Relative pose estimation data
*** Begin section ***
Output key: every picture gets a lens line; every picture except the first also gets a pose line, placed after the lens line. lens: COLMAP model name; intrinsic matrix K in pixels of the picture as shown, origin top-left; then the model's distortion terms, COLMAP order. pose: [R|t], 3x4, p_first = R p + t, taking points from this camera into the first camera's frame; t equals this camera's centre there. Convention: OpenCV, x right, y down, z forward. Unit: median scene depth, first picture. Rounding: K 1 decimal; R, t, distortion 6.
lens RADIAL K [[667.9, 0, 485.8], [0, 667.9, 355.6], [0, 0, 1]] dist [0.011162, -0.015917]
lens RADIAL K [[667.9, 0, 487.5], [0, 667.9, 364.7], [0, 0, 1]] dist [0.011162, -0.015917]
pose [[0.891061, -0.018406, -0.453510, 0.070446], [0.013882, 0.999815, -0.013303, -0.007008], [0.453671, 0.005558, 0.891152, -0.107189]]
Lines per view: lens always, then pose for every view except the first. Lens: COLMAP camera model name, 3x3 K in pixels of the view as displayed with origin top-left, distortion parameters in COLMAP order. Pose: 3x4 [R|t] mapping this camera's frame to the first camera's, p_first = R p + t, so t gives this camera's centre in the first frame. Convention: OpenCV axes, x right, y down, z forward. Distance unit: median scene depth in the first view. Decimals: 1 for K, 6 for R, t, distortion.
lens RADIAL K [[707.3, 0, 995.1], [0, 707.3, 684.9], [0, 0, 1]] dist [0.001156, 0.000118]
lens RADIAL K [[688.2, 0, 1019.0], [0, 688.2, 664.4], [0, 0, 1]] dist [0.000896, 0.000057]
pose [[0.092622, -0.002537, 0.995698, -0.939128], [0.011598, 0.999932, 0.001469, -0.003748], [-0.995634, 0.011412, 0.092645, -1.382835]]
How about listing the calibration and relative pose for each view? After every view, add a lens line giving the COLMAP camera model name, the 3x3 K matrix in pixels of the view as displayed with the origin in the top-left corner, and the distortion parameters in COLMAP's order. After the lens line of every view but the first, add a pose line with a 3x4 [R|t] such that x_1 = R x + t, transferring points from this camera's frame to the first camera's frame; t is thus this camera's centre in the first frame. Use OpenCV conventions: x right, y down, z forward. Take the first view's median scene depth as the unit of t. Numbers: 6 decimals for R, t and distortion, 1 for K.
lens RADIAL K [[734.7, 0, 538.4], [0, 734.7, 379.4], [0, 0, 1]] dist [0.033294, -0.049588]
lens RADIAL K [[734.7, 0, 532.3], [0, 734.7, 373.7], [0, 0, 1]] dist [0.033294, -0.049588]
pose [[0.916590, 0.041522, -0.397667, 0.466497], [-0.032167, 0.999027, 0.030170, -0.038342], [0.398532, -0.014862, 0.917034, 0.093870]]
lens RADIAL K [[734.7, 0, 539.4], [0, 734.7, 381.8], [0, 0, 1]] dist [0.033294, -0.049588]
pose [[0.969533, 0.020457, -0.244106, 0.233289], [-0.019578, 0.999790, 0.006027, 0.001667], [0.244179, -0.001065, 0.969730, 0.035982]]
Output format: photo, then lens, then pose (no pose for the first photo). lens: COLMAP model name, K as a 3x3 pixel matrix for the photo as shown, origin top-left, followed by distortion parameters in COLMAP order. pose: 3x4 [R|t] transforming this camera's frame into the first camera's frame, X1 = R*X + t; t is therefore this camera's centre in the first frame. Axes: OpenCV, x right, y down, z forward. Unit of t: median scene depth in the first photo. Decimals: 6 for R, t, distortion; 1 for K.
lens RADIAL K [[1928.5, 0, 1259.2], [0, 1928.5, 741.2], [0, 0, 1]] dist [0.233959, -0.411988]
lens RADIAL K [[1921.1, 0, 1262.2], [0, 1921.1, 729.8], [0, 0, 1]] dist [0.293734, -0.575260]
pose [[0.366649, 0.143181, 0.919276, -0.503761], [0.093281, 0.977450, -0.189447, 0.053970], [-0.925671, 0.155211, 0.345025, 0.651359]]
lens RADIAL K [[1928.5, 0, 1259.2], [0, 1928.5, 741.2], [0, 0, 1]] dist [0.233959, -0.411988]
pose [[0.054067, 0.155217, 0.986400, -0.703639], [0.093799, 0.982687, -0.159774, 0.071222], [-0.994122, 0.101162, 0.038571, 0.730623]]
*** End section ***
Write the entries above out again, verbatim.

#### Output:
Output key: every picture gets a lens line; every picture except the first also gets a pose line, placed after the lens line. lens: COLMAP model name; intrinsic matrix K in pixels of the picture as shown, origin top-left; then the model's distortion terms, COLMAP order. pose: [R|t], 3x4, p_first = R p + t, taking points from this camera into the first camera's frame; t equals this camera's centre there. Convention: OpenCV, x right, y down, z forward. Unit: median scene depth, first picture. Rounding: K 1 decimal; R, t, distortion 6.
lens RADIAL K [[667.9, 0, 485.8], [0, 667.9, 355.6], [0, 0, 1]] dist [0.011162, -0.015917]
lens RADIAL K [[667.9, 0, 487.5], [0, 667.9, 364.7], [0, 0, 1]] dist [0.011162, -0.015917]
pose [[0.891061, -0.018406, -0.453510, 0.070446], [0.013882, 0.999815, -0.013303, -0.007008], [0.453671, 0.005558, 0.891152, -0.107189]]
Lines per view: lens always, then pose for every view except the first. Lens: COLMAP camera model name, 3x3 K in pixels of the view as displayed with origin top-left, distortion parameters in COLMAP order. Pose: 3x4 [R|t] mapping this camera's frame to the first camera's, p_first = R p + t, so t gives this camera's centre in the first frame. Convention: OpenCV axes, x right, y down, z forward. Distance unit: median scene depth in the first view. Decimals: 1 for K, 6 for R, t, distortion.
lens RADIAL K [[707.3, 0, 995.1], [0, 707.3, 684.9], [0, 0, 1]] dist [0.001156, 0.000118]
lens RADIAL K [[688.2, 0, 1019.0], [0, 688.2, 664.4], [0, 0, 1]] dist [0.000896, 0.000057]
pose [[0.092622, -0.002537, 0.995698, -0.939128], [0.011598, 0.999932, 0.001469, -0.003748], [-0.995634, 0.011412, 0.092645, -1.382835]]
How about listing the calibration and relative pose for each view? After every view, add a lens line giving the COLMAP camera model name, the 3x3 K matrix in pixels of the view as displayed with the origin in the top-left corner, and the distortion parameters in COLMAP's order. After the lens line of every view but the first, add a pose line with a 3x4 [R|t] such that x_1 = R x + t, transferring points from this camera's frame to the first camera's frame; t is thus this camera's centre in the first frame. Use OpenCV conventions: x right, y down, z forward. Take the first view's median scene depth as the unit of t. Numbers: 6 decimals for R, t and distortion, 1 for K.
lens RADIAL K [[734.7, 0, 538.4], [0, 734.7, 379.4], [0, 0, 1]] dist [0.033294, -0.049588]
lens RADIAL K [[734.7, 0, 532.3], [0, 734.7, 373.7], [0, 0, 1]] dist [0.033294, -0.049588]
pose [[0.916590, 0.041522, -0.397667, 0.466497], [-0.032167, 0.999027, 0.030170, -0.038342], [0.398532, -0.014862, 0.917034, 0.093870]]
lens RADIAL K [[734.7, 0, 539.4], [0, 734.7, 381.8], [0, 0, 1]] dist [0.033294, -0.049588]
pose [[0.969533, 0.020457, -0.244106, 0.233289], [-0.019578, 0.999790, 0.006027, 0.001667], [0.244179, -0.001065, 0.969730, 0.035982]]
Output format: photo, then lens, then pose (no pose for the first photo). lens: COLMAP model name, K as a 3x3 pixel matrix for the photo as shown, origin top-left, followed by distortion parameters in COLMAP order. pose: 3x4 [R|t] transforming this camera's frame into the first camera's frame, X1 = R*X + t; t is therefore this camera's centre in the first frame. Axes: OpenCV, x right, y down, z forward. Unit of t: median scene depth in the first photo. Decimals: 6 for R, t, distortion; 1 for K.
lens RADIAL K [[1928.5, 0, 1259.2], [0, 1928.5, 741.2], [0, 0, 1]] dist [0.233959, -0.411988]
lens RADIAL K [[1921.1, 0, 1262.2], [0, 1921.1, 729.8], [0, 0, 1]] dist [0.293734, -0.575260]
pose [[0.366649, 0.143181, 0.919276, -0.503761], [0.093281, 0.977450, -0.189447, 0.053970], [-0.925671, 0.155211, 0.345025, 0.651359]]
lens RADIAL K [[1928.5, 0, 1259.2], [0, 1928.5, 741.2], [0, 0, 1]] dist [0.233959, -0.411988]
pose [[0.054067, 0.155217, 0.986400, -0.703639], [0.093799, 0.982687, -0.159774, 0.071222], [-0.994122, 0.101162, 0.038571, 0.730623]]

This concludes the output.